It Is OK That Raising The Minimum Wage Hurts Someone

Economists like to talk a lot about Pareto improvements.  This is the idea that you can make a change that improves life for somebody and hurts nobody. A Pareto improvement is obviously always an good idea.  Nobody could object by definition!  Economists like to create mathematical models of the world Pareto optimality is an easy ethical concept to model.  Deontological ethical systems and virtue ethics is harder to put into mathematical equations and all other ethical systems are more controversial.  Thoughtful, well-intentioned people have criticisms of all the major ethical systems, but a Pareto improvement is literally impossible to criticize.  Except that in real-world societies (as opposed to mathematical models) Pareto improvements are so ephemeral, it is hard to find any example of one.

The concept is completely useless in the real world because it is tantamount to unanimous assent and if everyone agrees to a change it will happen automatically without any need for economists to give expert opinion.  That makes them ephemeral at best.  Any real-world issue that does not immediately resolve itself must deal with tradeoffs where some people will win and others lose.  Economists have had to devise a method for dealing with with tradeoffs in order to maintain their relevance for all real-world issues.  That method is an ethical system I call mutilitarianism.  The mutilitarian rule is simple.  Maximize the sum of total monetary costs and benefits.  The problem is that if one rich person gains and everyone else loses, economists still say that this is a great improvement if the gains of one rich person is greater than the losses of everyone else.  Most people disagree (perhaps because they have not had sufficient training in economics).

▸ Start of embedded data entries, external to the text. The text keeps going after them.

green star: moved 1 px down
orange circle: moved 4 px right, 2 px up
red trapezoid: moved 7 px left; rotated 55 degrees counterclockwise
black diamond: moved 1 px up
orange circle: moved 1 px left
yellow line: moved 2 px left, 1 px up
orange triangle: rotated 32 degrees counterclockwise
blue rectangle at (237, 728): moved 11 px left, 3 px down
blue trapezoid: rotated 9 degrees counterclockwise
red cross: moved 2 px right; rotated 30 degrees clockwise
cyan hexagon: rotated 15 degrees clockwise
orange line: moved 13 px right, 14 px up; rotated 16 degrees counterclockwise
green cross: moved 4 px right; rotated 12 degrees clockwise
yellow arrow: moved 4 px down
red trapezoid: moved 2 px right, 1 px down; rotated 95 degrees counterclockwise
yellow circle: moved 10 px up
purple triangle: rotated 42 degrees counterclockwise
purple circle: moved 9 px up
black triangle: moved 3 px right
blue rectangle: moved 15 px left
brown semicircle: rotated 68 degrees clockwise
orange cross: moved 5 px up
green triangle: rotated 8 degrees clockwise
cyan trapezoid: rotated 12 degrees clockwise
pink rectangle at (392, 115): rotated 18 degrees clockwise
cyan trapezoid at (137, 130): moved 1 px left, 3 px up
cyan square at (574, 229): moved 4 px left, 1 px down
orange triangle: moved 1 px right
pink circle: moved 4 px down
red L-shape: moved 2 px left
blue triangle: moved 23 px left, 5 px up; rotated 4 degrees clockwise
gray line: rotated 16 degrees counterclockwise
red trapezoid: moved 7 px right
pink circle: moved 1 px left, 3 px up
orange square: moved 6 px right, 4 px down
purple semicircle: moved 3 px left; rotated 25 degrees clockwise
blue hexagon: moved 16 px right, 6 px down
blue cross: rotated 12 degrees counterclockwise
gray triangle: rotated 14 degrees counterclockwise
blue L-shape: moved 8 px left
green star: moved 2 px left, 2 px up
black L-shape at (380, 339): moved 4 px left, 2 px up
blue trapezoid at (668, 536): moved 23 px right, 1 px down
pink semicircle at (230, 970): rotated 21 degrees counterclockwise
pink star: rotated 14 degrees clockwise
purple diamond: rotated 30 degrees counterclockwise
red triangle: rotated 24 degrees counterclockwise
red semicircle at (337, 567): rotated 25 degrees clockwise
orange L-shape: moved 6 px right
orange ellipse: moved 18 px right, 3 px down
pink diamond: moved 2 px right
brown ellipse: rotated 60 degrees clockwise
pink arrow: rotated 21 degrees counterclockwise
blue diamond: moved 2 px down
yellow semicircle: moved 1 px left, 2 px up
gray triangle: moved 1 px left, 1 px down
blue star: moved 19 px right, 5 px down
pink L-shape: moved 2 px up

Mutilitarianism is like a system where people can have as many votes as they have dollars. Whoever has the most dollars gets the most votes and that makes it an extremely elitist ethical system.  Mutilitarianism is biased towards recommending policies that increase inequality.  For example, the standard textbook explanation of minimum wages is that they reduce ‘efficiency.’  Efficiency  is the mutilitarian ideal in which aggregate net monetary income is maximized.  When economists say the word ‘efficiency’ they are almost always talking about their mutilitarian nirvana.  In theory, minimum wage laws should indeed reduce efficiency, but the effect has been so small that empirical studies on minimum wage regulations can’t even reliably show any reduction in efficiency.  Some studies show a small reduction, but others actually show a small increase in efficiency.  Whatever efficiency loss there is seems to be less than the margin of measurement error.

But minimum wage laws do redistribute income.  That is the real motivation behind the controversy that makes it so political.  So how should we decide if a minimum wage is a good idea?  It is wildly popular.  A majority of both parties support it.  In total, 71% of Americans want it.  In a democracy we would get an increased minimum wage.  But politicians don’t always do what is popular.  They favor elite interests over the will of the median American and a majority of politicians oppose raising the minimum wage.  Also, politicians are influenced by the opinion of their economic advisers who say that a minimum wage is inefficient in theory (although probably only slightly inefficient in practice).

Economics should change its standard for ethical judgements and adopt a more democratic ideology.  We should explicitly study how many people benefit from a change rather than examine how many dollars are the benefit. In a rare example of this kind of analysis, the economists at the Congressional Budget Office (CBO) studied the distribution of the benefit of the minimum wage this week. Kevin Drum noticed that their results indicate that raising the minimum wage would have a net benefit for probably well over 80% of Americans.*  It tends to hurt only the richest 20% of households.  But politicians pay more attention to the desires of the top 20% than to the bottom 80%, so they oppose it.  Economists also tend to be in the richest 20% of households, so their advice may be somewhat self-serving too.

There are certainly other ways to help the low wage earners besides the minimum wage.  Germany achieved low inequality without any minimum wage.  But real median income is lower now in the US than it was nearly two decades ago, so if a minimum wage can help 80% of American households at a modest cost to the top 20%, then it should be done because the top 20% have been getting a lot richer whereas the median household has not.

The worst case for a minimum wage is that it increases unemployment among low-income people.  David Neumark and William Wascher make this case in their book Minimum Wages. But their main thesis is that the minimum wage raises unemployment among teenagers and I would argue that that is a good thing for America. American teens work much more than teens in other rich nations (xls) and we would be better off as a society if they would put more effort into education than into making money to spend on fast food, fast cars, and other consumption goods.  Many of the college students I teach would be better off in the long run working less at their minimum wage jobs (even if that means borrowing more), and putting more emphasis on their studies.

Household income is more important than unemployment (particularly teen unemployment) and if household incomes rise despite working less time, that is a very good thing. That is exactly what the CBO study suggests for about 80% of Americans.  We would all like to get more money in less time and that seems to be the scenario that the CBO is predicting.  Higher incomes despite slightly higher unemployment for the bottom 80% of Americans.  It may not be the best way to help the bottom 80%, but I see no reason to let the best be the enemy of the good.